I ask one of the hawkers where I can get some food and he points me around the corner with a smile. I get some carrot dumpings and a cup of wulong tea at a little stall and began to talk to the laobanniang (the owner). Fortunately, everyone here understands my Chinese and everyone is pretty complimentary. I guess they're all used to a lot of Danish retirees. (These compliments are good encouragement, but as my friend Michael says, if one day you are not complimented, you know you are getting really good.)

There's a McDonald's nearby and I tell her that I don't eat McDonald's, that I prefer more traditional, natural food. She admits that she doesn't like it either. She explains that it's mostly a place for foreigners and young kids.

I tell her it's my first day here and that she is my second friend in China. It's time for me to be on my way and I thank her for the good and authentic food.

Now, time to get a card for my cellphone. These are the things you do when you land in a new place. I go to the China Mobile shop around the corner and get a phone number here in China. I have to tell you that life is a lot easier (and much more fun) because I can speak basic Chinese. I get my card and phone number, noticing that mobile phone numbers in China are eleven digits long. It's a big country.

I need some tea and I need to charge my phone, so I go to one of the many tea shops in Yuyuan Gardens. The shopkeeper is friendly and asks me to sit down for some wulong tea. I tell him a little about my story, that I've studied Chinese, and that I want to study more Chinese Medicine here. He is happy to let me charge my phone while we chat.

He brings out his wife, who tells me she was a rash that itches and won't go away. She is not more than thirty, and very friendly. As if I am her doctor, she starts pulling up her pantslegs to show me the red marks near her knees. I look at her tongue and feel her pulse and tell her what I think is going on. But then I tell her that I'm not such an experienced doctor and that she should find one nearby who specializes in dermatology.

The laoban gives me his card and says that I will be a good doctor in a few years and that he would like to visit me in my clinic. He's got some good tea and some fine-looking teapots, and so I make a note to go back there when I return to Shanghai in about a week.

After an overpriced lunch in Yuyuan gardens, I get on a taxi to Hongqiao airport, check in, and all of us passengers board a bus which takes us to our plane. Behind me is a young couple. The husband is on the phone and I start talking to his wife. In the next fifteen minutes, I discover some more of that yuan fen as I find my fifth and sixth friends here in China.

I am lucky. And hopefully, I'll be lucky enough to lose count of my friends in China in the next few days.

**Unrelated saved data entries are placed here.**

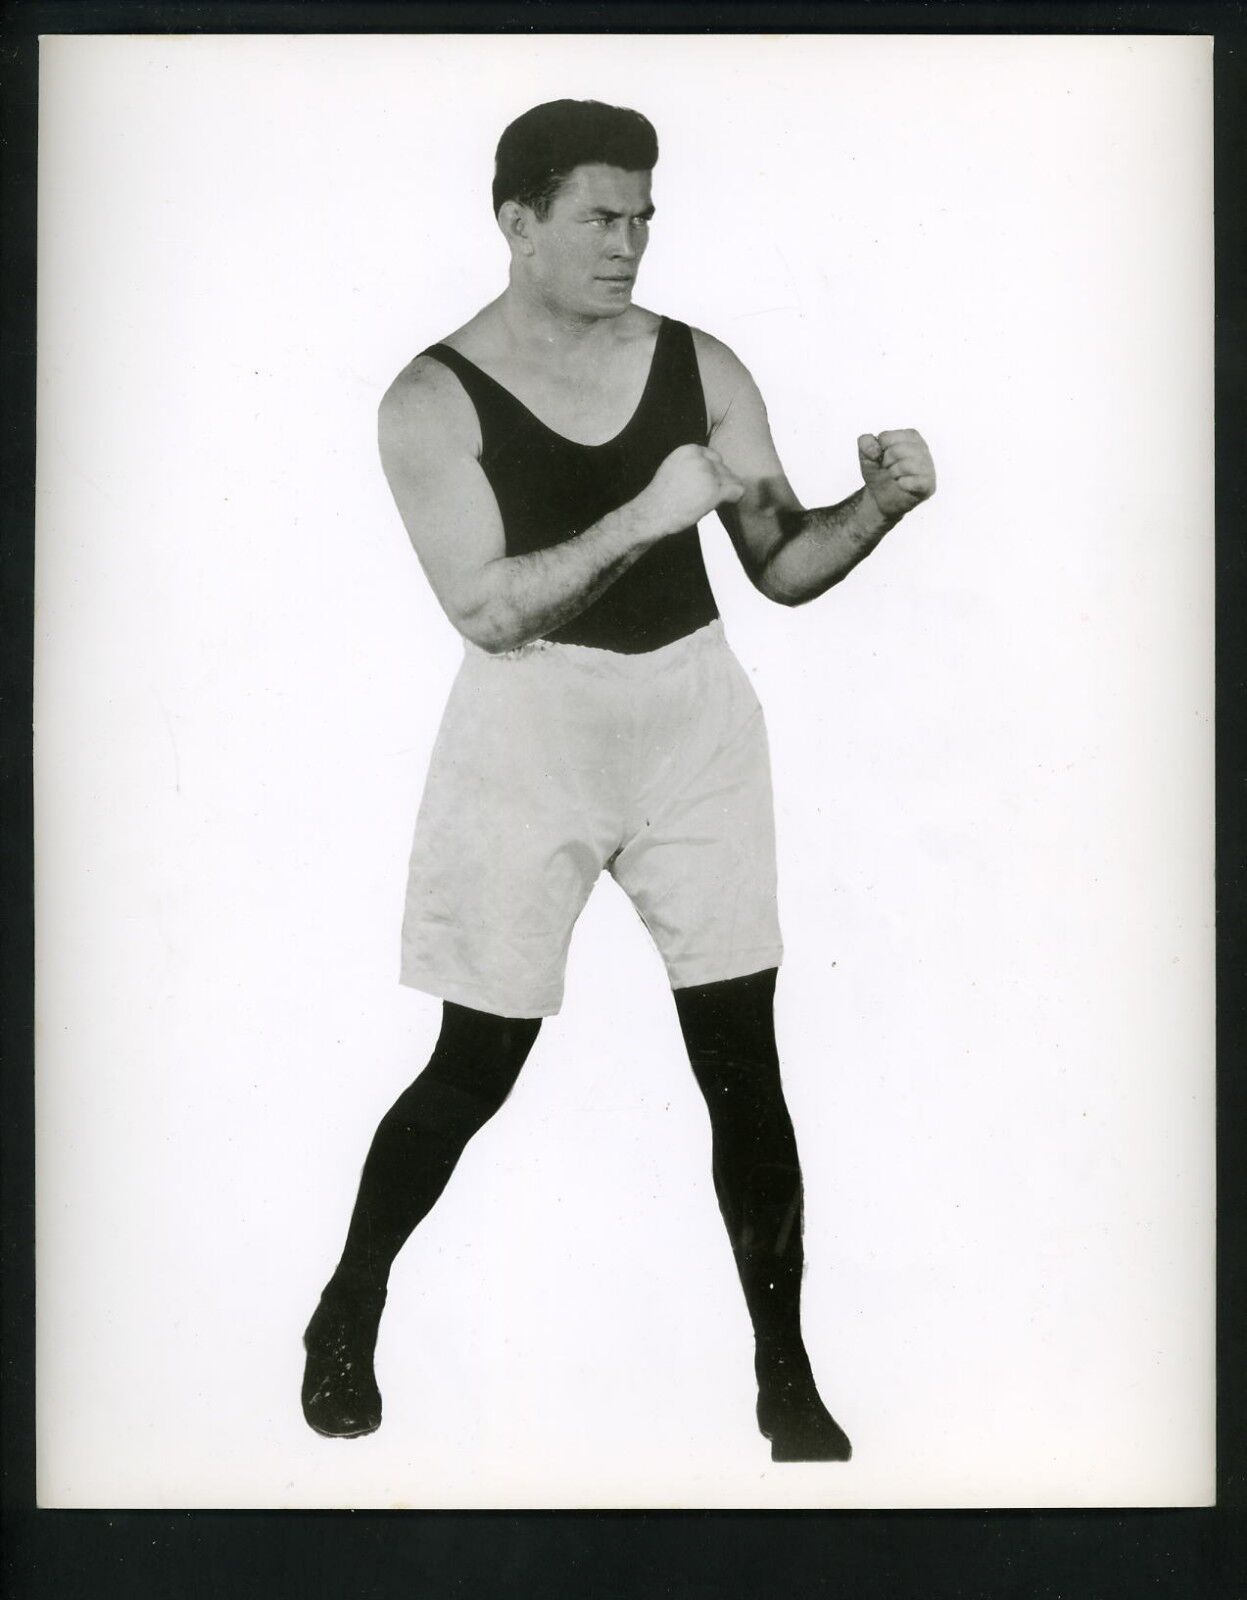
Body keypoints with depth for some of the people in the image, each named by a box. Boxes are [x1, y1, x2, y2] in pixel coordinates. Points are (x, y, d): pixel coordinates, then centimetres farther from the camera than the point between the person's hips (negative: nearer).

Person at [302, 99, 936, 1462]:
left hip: (693, 721, 3)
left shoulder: (699, 367, 3)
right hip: (529, 734, -2)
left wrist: (879, 504, -15)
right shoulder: (434, 401, -6)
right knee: (475, 1066, 5)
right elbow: (488, 608, -17)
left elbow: (781, 566, 3)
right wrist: (644, 515, -25)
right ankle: (347, 1313, 30)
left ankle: (787, 1380, 18)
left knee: (743, 1064, 3)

Wednesday, October 17, 2007

Taiwanese Buddhists at the Airport

I arrive at the San Francisco Airport about to embark on my journey to China. For the past six weeks, I have been working, saving up some extra money for my trip, connecting with my family on both coasts, talking lots of English, and eating as much Middle Eastern food as possible. I almost can't believe it. The time has come to get on a plane to China.

The line at United check-in is long, mostly Chinese people. I assume they are all going to Shanghai like me. But in front of me is a group of people and they're all speaking Chinese with a Taiwanese accent (then they speak Taiwanese). It feels comfortable, reminds me of my time in Taiwan. So, I start talking to them.

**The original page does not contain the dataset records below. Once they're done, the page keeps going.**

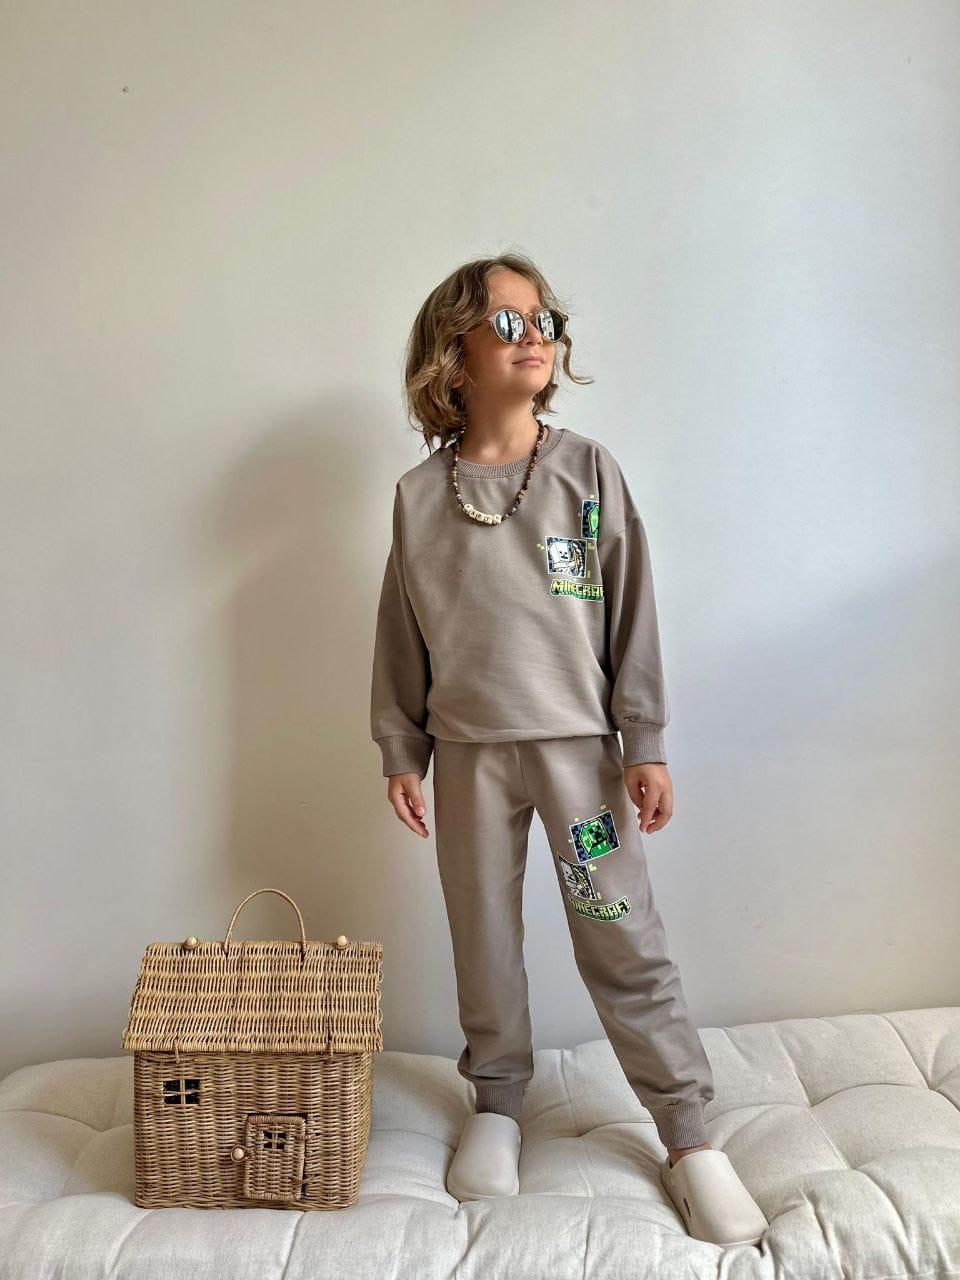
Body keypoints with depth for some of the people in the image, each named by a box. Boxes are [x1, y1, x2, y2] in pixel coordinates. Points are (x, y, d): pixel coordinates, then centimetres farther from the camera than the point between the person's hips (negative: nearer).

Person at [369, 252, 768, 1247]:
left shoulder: (588, 471, -2)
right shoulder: (419, 495, 0)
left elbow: (631, 612, -1)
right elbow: (402, 635, 6)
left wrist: (646, 744, -4)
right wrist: (399, 752, 5)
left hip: (579, 741, -1)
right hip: (469, 751, 1)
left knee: (623, 941, 3)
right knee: (483, 940, 13)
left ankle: (688, 1137, 17)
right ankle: (497, 1104, 35)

They are from Banqiao, a suburb of Taipei which I have been to several times, and they are going home. They are disciples of the Chinese Zen master Sheng Yen and have come to the States to teach meditation for a few weeks to stressed-out American Buddhists (or perhaps Taiwanese/Chinese American Buddhists).

I tell them that I studied at National Cheng Chi University for the past year, and of course they are very warm. Of course, I tell them I miss Taiwan and all my friends there.

It's a good way to start my trip. More good yuan fen.